Aside from the war lasting a month this movie was p good. Bana's rendition of Hector was outstanding
>>2044341
Other urls found in this thread:
Yes, the city of Troy existed at some point (or more likely, several separate points) in the past. The specific details of the war are obviously impossible to verify, beyond very general aspects like who the major players were and what the end result was.
As for the film, it was alright but suffered from lackluster acting/casting and no sympathetic/likeable characters.
The trojan war really happened. This movie does a decent job of depicting homeric greece
How close the events are to the actual trojan war is hard to say since the only real source is homer. Movie basically made a realistic version of the illiad
That movie was sweet. I loved watching brad Pitt kill everything*.
>Is this movie historically accurate, Veeky Forums?
Neither in the sense of it accurately representing what the place would have looked like in 1200bc (presumably) or in the sense of what Homer was trying to depict.
>Did the Trojan war really happen?
Archeological evidence strongly supports some level of conflict, though since the site clearly shows continued habitation and development it appears that it was nowhere near the scale of what the epics showed.
All that said the film was pretty fine except for a few casting choices. It had your typical Hollywood historical schlock but still managed to be entertaining.
I wouldn't take it as fact that the "Troy" they dug up in Turkey is actually the same city Homer was writing about. It's wishful thinking paired with opportunism because of easy funding.
>I wouldn't take it as fact
The majority of the archaeological community accepts it as such. We lack solid proof through writing, but the numerous excavations over the past 150 years give us enough evidence that to establish a theory stronger than any competition.
>ive never learned anything about troy and the digsites there
You meant to say they lack any form of solid proof.
>b-but it matches what Homer described
Like I said, the idea that Homer based his tales on actual historic facts is wishful thinking because of a lack of other written sources. Also consider the fact that they were only written down hundreds of years after Homer came up with it by one guy who had one version out of many.
Even if Homer actually visited ruins that he thought to be Troy, there's no proof that what he thought was Troy, was actually the Troy he was writing about.
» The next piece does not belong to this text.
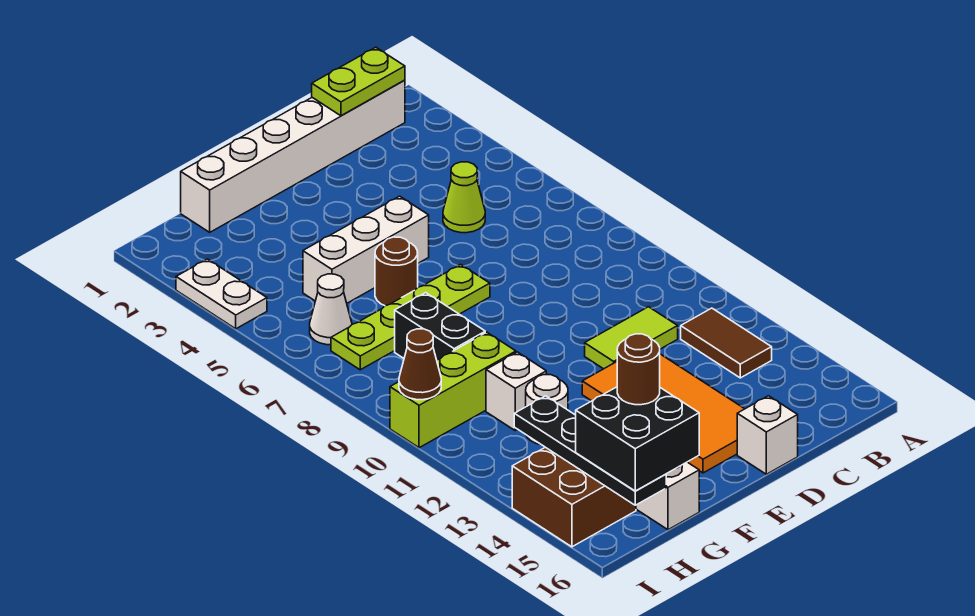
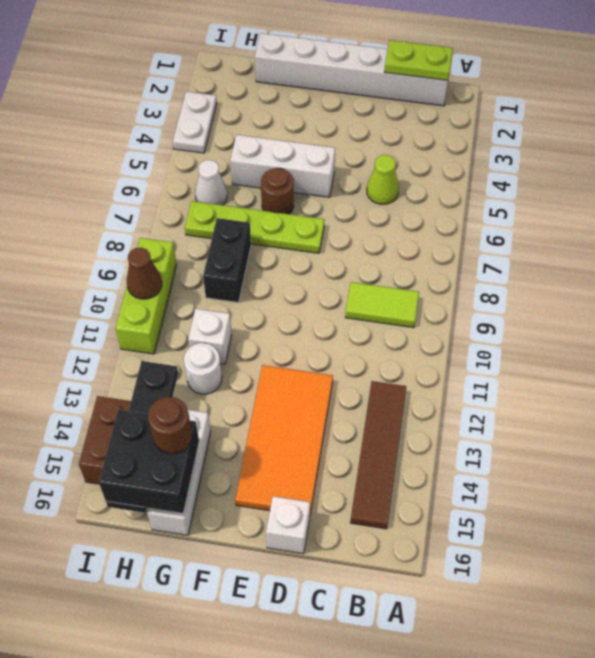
brown tile B12:B13 level 1 -> brown tile B12:B15 level 1
lime tile C11:D11 level 1 -> lime tile B9:C9 level 1
lime brick G10:I10 level 1 -> lime brick I9:I11 level 1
There's a good chance he fell for the meme himself and thought Troy existed when it never did.
That "the majority" of the archeological community means jack shit when your proof is paperthin. Archeology relies on funding... and fairytales sell. And Homer wrote nothing but fairytales. How come he never talked about the 27 other Troys archeologists came up with? Because at no point in time was there ever a citystate called Troy.
>I have no argument or evidence for it but let me shitpost anyway
>to establish a theory stronger than any competition.
True because it bases itself on the unfalsifiable premise that Troy existed.
In the same way you can argue creationism establishes a theory stronger than any competition.